Input records below:
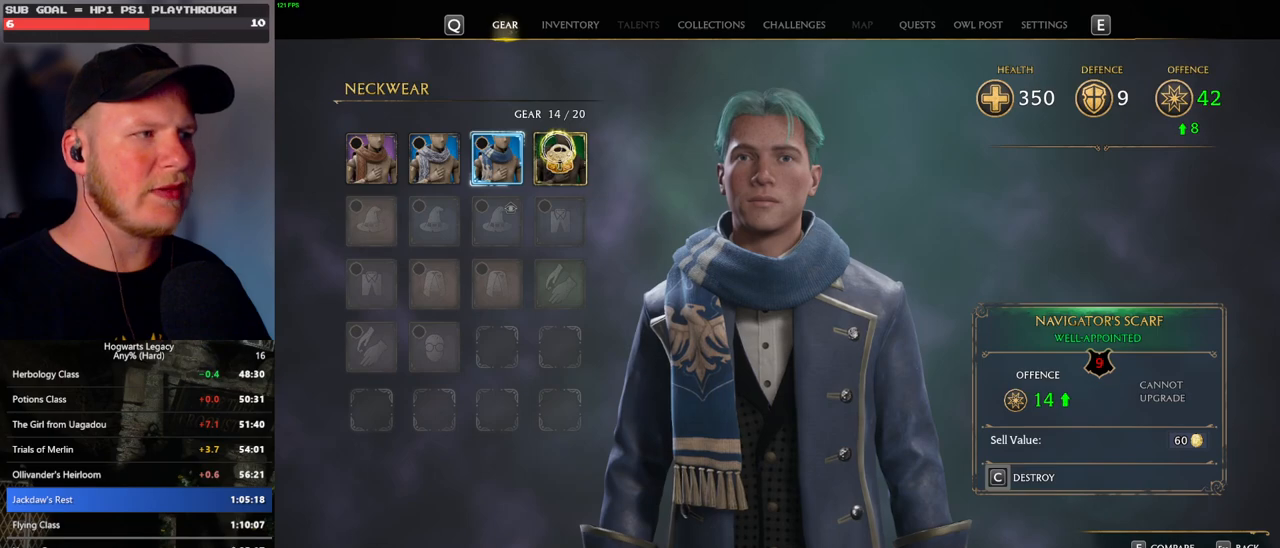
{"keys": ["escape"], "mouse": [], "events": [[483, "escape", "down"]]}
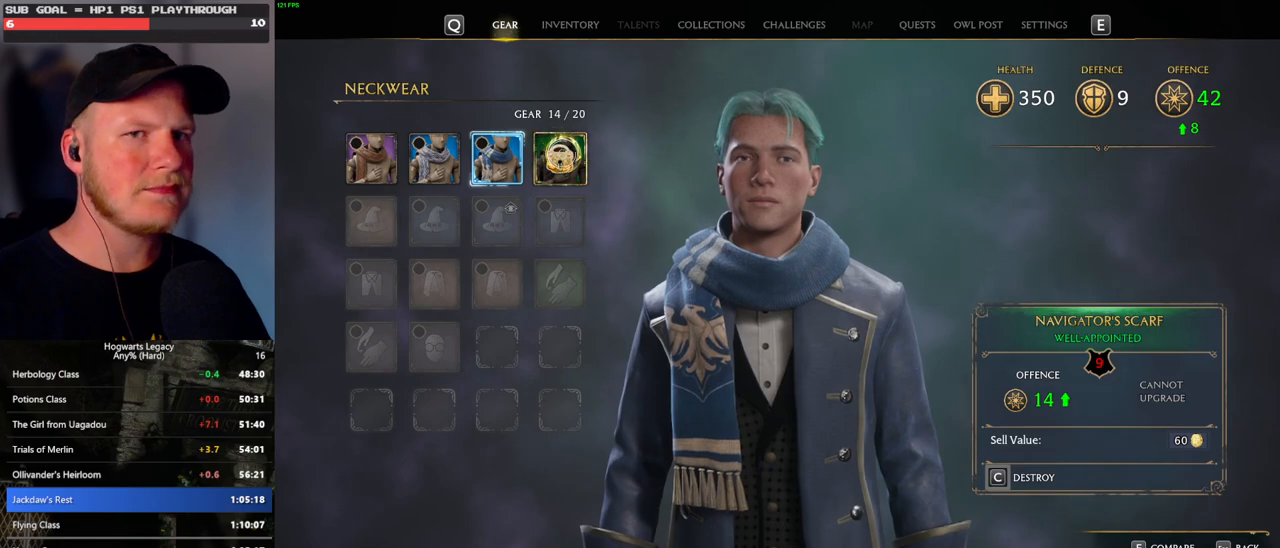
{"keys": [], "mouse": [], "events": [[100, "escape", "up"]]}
End of Input records.
Input records below:
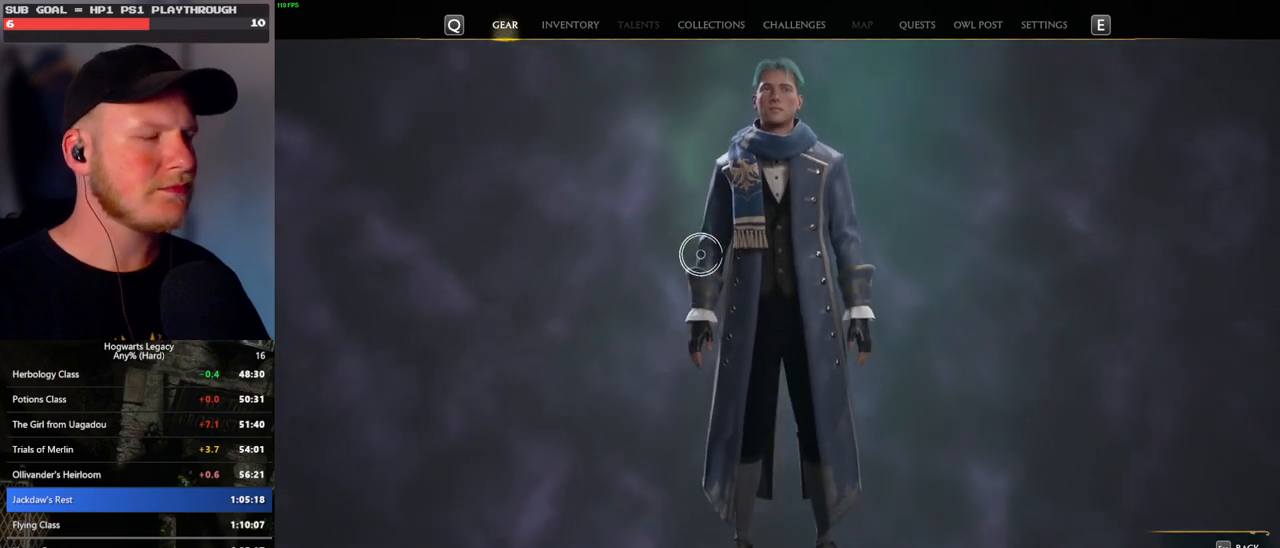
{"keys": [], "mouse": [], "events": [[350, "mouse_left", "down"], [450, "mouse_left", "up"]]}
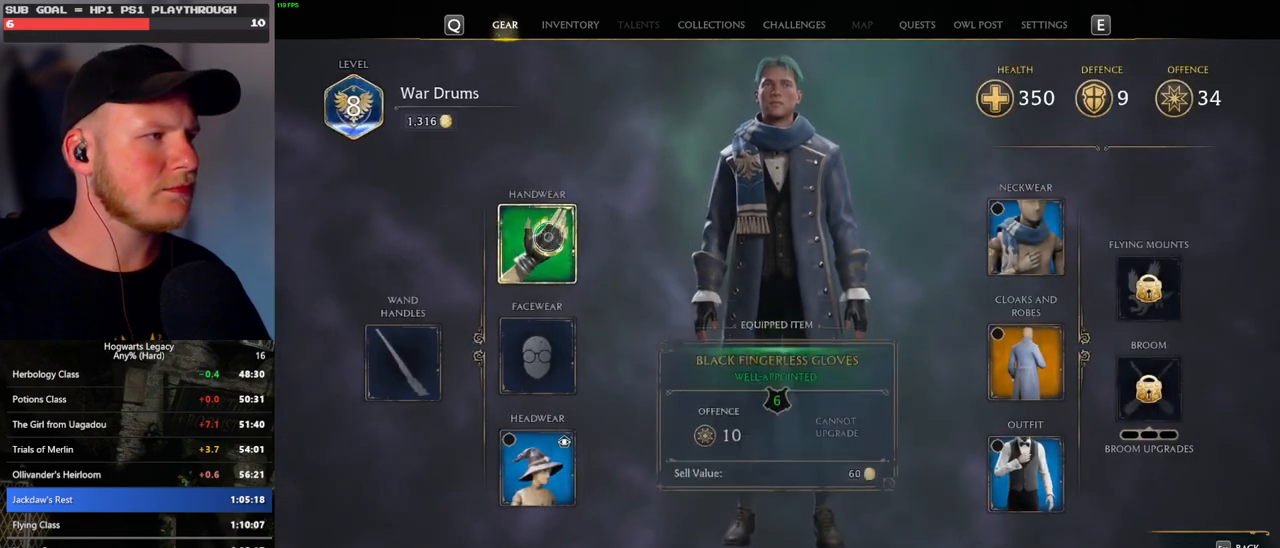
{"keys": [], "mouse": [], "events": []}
End of Input records.
Input records below:
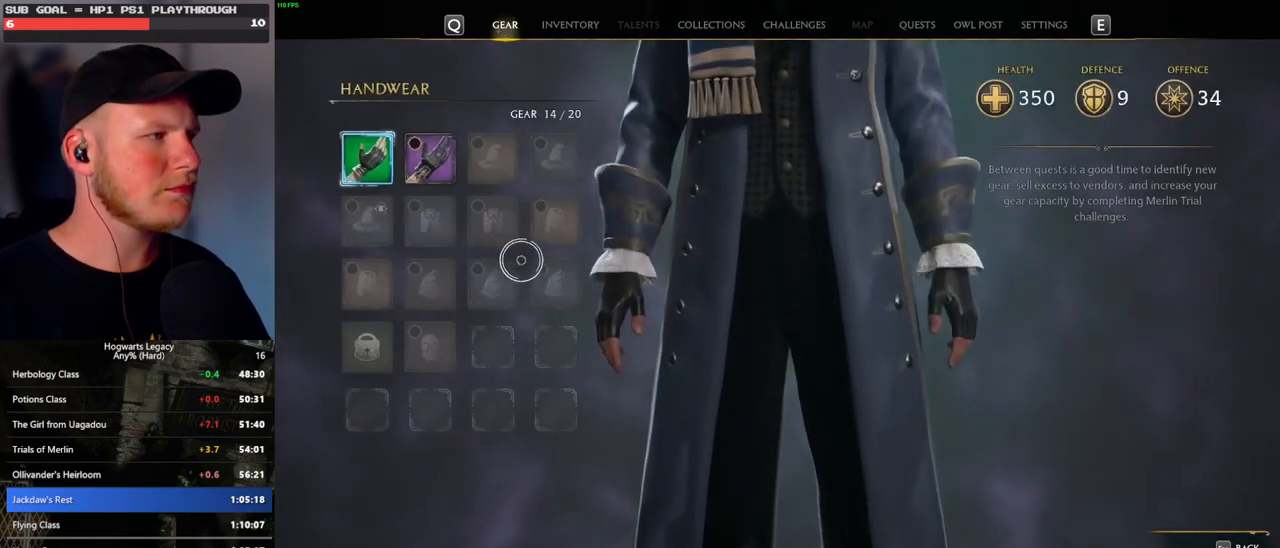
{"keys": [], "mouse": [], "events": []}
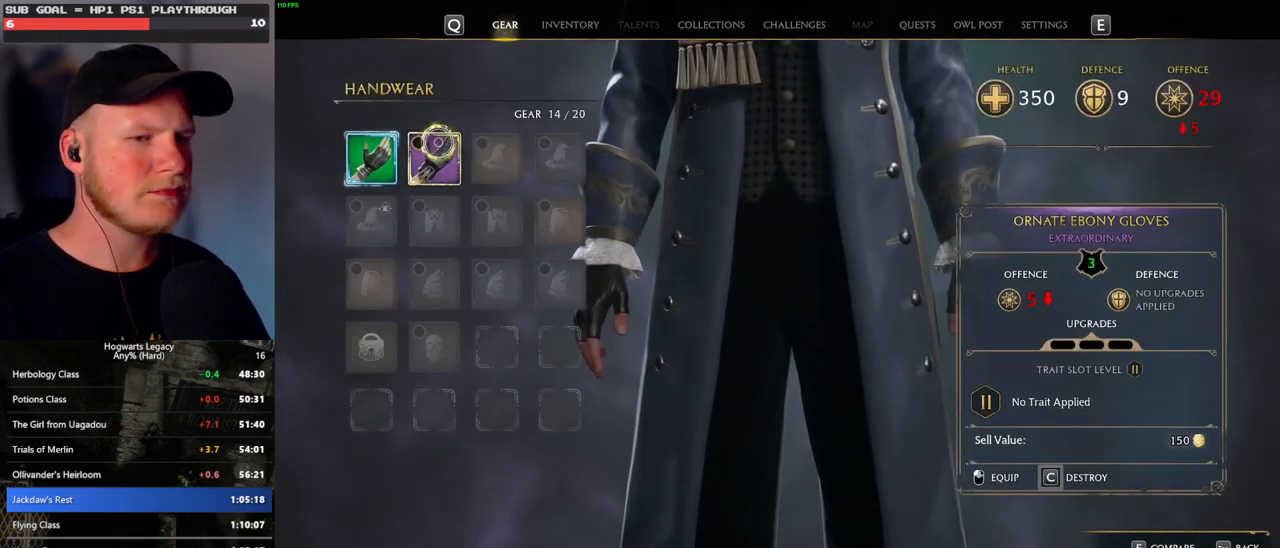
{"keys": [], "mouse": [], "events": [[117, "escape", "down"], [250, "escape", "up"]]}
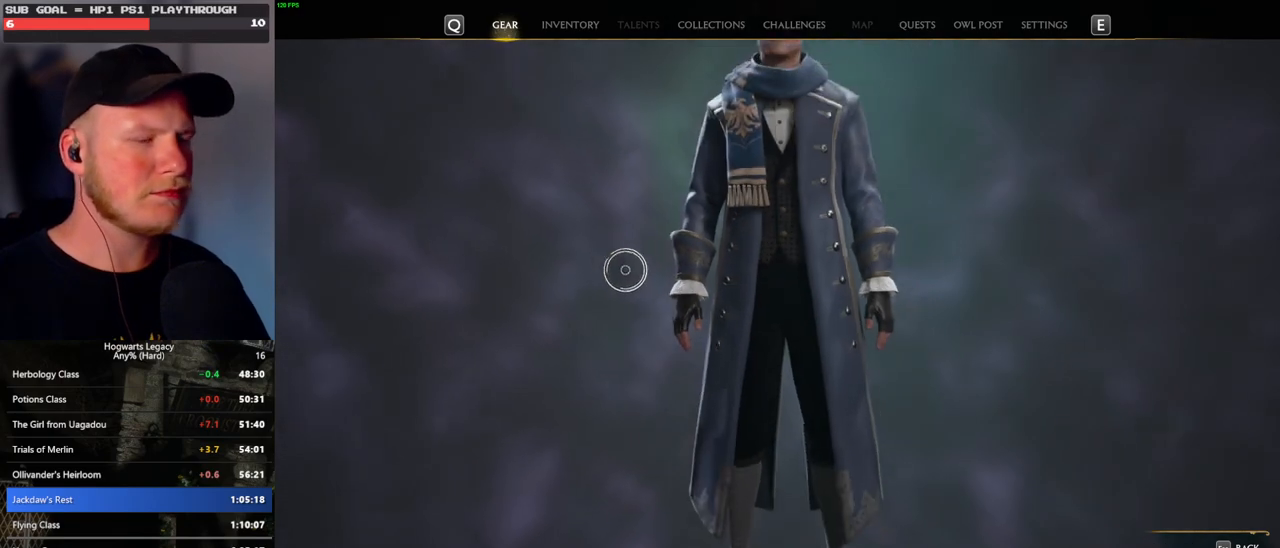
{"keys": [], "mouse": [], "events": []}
End of Input records.
→ **Problem description**:
In the entries above, find each line with the word "escape" and show it.

→ **Task output**:
{"keys": ["escape"], "mouse": [], "events": [[483, "escape", "down"]]}
{"keys": [], "mouse": [], "events": [[100, "escape", "up"]]}
{"keys": [], "mouse": [], "events": [[117, "escape", "down"], [250, "escape", "up"]]}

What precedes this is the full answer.